Thursday October 22nd, 2020

The US$ steadies above its 7-week lows amid US election meddling news and the need for US Stimulus clarity. A federal statement reporting meddling in the US elections and fading hopes of a US stimulus pre-elections have impacted the risk on sentiment. The US$ index bounced off its lows as uncertainty grows with less than two weeks to the elections. CNY rally stalled as the government set a weaker-than-expected official rate, with CNY down 0.4% vs US$. Asian and AUD currencies are down 0.2% on average, while NZD continues its rally up 0.2% vs US$. Trading currencies, NOK & ZAR are flat, while JPY down 0.1% and MXN down 0.15% vs US$. Intraday US Stimulus updates, US Jobless data and tonight’s US Presidential debate will all have an impact on the US$ direction today.

Oil prices recover slightly after Wednesdays 3% fall due to US rising inventories, lower fuel demand and rising Libyan oil exports. Oil found support with Chinese refiner’s buying oil for delivery in 2021 and on news that Norwegian oil unions break off wage negotiations. C$ weakened from Wednesdays 1.3077 highs as the US$ consolidates and oil prices remain under pressure. Short term direction remains tied to US stimulus/political news. Support 1.3120, with minor resistance at 1.3180, if breached look for 1.3220. 
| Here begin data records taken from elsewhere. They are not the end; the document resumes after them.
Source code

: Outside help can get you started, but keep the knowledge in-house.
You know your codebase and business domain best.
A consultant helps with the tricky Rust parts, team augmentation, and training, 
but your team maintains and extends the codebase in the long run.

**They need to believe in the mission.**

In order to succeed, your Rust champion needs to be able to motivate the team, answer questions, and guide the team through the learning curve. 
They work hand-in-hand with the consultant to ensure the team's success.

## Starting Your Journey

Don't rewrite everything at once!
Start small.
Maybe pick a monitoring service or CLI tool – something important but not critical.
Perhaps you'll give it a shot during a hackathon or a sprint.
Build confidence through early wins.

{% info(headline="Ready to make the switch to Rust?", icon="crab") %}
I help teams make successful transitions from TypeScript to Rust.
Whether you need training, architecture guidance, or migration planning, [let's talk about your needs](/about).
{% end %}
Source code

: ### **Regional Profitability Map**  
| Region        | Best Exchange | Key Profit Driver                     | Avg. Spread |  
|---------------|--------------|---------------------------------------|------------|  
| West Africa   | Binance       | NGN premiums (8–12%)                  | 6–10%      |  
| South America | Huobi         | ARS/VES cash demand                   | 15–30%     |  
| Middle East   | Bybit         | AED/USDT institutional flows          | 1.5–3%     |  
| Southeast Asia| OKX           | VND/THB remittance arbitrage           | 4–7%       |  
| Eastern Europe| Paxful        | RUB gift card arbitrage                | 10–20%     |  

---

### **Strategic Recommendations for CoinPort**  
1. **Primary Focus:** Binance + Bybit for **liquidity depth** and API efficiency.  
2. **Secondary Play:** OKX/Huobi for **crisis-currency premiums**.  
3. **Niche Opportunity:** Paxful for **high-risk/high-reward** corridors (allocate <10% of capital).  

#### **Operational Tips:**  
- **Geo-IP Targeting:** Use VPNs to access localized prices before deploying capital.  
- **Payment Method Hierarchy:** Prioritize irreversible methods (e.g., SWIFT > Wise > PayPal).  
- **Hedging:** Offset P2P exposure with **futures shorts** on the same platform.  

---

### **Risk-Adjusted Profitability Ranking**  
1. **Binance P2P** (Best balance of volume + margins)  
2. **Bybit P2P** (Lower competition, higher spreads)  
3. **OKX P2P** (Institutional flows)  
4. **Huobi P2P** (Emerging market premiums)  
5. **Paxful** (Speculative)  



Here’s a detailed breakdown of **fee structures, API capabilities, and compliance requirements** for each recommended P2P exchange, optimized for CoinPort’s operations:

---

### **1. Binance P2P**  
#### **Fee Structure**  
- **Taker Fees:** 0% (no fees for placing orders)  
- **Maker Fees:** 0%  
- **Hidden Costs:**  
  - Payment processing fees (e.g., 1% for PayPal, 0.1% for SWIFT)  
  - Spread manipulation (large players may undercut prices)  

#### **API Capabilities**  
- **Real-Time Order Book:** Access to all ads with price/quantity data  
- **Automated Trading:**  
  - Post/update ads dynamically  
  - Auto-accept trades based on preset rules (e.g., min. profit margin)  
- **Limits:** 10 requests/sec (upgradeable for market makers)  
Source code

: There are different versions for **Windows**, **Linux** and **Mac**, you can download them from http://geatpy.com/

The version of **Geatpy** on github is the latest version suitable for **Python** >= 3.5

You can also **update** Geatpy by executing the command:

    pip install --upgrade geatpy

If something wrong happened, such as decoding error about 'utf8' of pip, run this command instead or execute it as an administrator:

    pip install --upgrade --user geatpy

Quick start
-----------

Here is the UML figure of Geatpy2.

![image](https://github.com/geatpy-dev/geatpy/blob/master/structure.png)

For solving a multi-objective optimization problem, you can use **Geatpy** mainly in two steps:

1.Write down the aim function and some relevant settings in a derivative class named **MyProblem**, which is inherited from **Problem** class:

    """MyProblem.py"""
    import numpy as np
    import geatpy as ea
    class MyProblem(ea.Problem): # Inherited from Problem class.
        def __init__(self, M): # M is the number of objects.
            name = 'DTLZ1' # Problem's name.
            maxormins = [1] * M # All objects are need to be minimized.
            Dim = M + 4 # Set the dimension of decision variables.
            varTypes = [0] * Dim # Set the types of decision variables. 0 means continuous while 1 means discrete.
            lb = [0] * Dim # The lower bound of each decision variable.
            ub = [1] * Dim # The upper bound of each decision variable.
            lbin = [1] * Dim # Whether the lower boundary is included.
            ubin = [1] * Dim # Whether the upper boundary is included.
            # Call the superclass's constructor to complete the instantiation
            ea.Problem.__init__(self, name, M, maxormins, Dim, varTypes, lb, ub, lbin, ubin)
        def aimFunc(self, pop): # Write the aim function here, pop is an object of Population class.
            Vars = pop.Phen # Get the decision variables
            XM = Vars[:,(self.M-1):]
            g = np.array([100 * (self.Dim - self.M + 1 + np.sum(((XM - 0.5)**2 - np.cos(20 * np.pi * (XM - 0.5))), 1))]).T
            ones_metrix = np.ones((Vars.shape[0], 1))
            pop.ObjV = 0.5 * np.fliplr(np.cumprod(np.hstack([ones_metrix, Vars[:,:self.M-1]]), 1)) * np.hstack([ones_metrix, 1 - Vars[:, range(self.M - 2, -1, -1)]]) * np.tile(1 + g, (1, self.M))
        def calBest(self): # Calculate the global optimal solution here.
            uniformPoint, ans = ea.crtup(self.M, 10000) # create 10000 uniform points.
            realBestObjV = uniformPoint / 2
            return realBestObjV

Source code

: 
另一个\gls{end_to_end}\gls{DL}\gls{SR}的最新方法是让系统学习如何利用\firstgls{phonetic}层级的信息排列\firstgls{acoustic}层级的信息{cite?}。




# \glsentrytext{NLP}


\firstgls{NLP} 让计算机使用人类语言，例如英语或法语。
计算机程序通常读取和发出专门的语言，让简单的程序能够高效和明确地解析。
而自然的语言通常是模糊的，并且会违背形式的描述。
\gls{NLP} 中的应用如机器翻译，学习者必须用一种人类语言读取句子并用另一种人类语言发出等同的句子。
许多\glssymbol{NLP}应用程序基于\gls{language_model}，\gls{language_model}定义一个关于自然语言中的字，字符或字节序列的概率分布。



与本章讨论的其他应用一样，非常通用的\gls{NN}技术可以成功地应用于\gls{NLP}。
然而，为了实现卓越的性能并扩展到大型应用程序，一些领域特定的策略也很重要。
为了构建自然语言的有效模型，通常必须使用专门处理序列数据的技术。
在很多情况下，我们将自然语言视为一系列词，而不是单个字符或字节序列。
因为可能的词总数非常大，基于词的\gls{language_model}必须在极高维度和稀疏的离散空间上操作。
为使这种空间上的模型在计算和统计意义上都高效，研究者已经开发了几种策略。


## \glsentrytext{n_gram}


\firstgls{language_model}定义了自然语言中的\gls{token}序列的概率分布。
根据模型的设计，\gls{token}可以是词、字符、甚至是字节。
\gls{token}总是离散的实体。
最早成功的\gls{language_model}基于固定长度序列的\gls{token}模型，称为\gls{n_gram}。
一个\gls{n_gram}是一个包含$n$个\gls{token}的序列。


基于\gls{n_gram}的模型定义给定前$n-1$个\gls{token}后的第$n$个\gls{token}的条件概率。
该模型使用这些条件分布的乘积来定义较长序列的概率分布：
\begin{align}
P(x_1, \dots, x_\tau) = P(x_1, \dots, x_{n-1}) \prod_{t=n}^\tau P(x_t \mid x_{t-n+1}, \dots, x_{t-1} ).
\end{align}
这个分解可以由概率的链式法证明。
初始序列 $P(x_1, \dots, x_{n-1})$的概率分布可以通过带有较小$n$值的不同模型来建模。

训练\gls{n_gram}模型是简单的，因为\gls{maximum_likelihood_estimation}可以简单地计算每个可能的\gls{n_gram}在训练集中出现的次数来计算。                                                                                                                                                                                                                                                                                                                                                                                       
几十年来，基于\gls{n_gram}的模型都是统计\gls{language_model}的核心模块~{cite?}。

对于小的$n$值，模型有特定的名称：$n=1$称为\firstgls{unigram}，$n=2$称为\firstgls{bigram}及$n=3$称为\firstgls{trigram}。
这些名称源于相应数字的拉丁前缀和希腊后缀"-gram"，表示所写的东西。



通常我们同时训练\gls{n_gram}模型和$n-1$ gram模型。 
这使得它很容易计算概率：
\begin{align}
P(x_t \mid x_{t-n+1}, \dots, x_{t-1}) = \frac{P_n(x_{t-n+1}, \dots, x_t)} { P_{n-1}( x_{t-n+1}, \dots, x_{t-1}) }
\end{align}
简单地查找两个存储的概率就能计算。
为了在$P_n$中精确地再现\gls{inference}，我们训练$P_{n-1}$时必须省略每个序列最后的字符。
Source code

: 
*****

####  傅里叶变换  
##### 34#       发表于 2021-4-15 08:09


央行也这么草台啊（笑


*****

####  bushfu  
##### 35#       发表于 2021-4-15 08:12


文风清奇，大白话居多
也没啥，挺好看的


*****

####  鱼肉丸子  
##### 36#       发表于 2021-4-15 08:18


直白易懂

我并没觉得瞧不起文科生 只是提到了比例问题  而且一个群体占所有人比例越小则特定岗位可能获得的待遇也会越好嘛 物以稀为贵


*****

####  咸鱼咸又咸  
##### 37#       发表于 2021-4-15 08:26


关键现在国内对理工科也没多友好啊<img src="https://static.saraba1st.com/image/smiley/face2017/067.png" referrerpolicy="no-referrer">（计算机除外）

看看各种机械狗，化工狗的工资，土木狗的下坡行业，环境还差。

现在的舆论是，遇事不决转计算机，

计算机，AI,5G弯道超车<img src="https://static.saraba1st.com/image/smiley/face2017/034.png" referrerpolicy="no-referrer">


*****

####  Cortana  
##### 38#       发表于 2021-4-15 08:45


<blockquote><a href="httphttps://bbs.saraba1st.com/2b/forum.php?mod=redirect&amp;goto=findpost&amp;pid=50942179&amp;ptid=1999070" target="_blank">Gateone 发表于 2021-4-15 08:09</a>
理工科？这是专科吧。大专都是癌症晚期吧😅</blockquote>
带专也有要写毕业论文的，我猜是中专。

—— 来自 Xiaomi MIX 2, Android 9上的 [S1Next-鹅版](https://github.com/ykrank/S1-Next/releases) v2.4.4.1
Euro weakens amid uncertainty over US stimulus and reports of meddling in the US elections. Disappointing consumer confidence survey from Germany and French Business Climate in Manufacturing which also fell below expectations. Markets will focus on EU Consumer Confidence later in the morning. The ECB’s dovish expectations due to the pandemic lockdowns added pressure to the Euro’s strength. Focus remains on US Stimulus and US jobs data. Support at 1.1750, with resistance at 1.1900.

GBP remains volatile swinging over 200bps testing 6-week highs as renewed Brexit talks boosted the GBP. EU/UK will resume post Brexit talks today, but the pressure is on with less than 4-weeks to achieve an agreement. GBP eased off its highs its highs amid concerns of a US Dem win could impact a US/UK trade deal. BoE member Haldane reiterated that the central bank is studying negative interest rates. Brexit remains the main driver for GBP, but US stimulus updates and US jobs data will also have an impact to intraday direction. Support 1.2820 with resistance holding at 1.3080.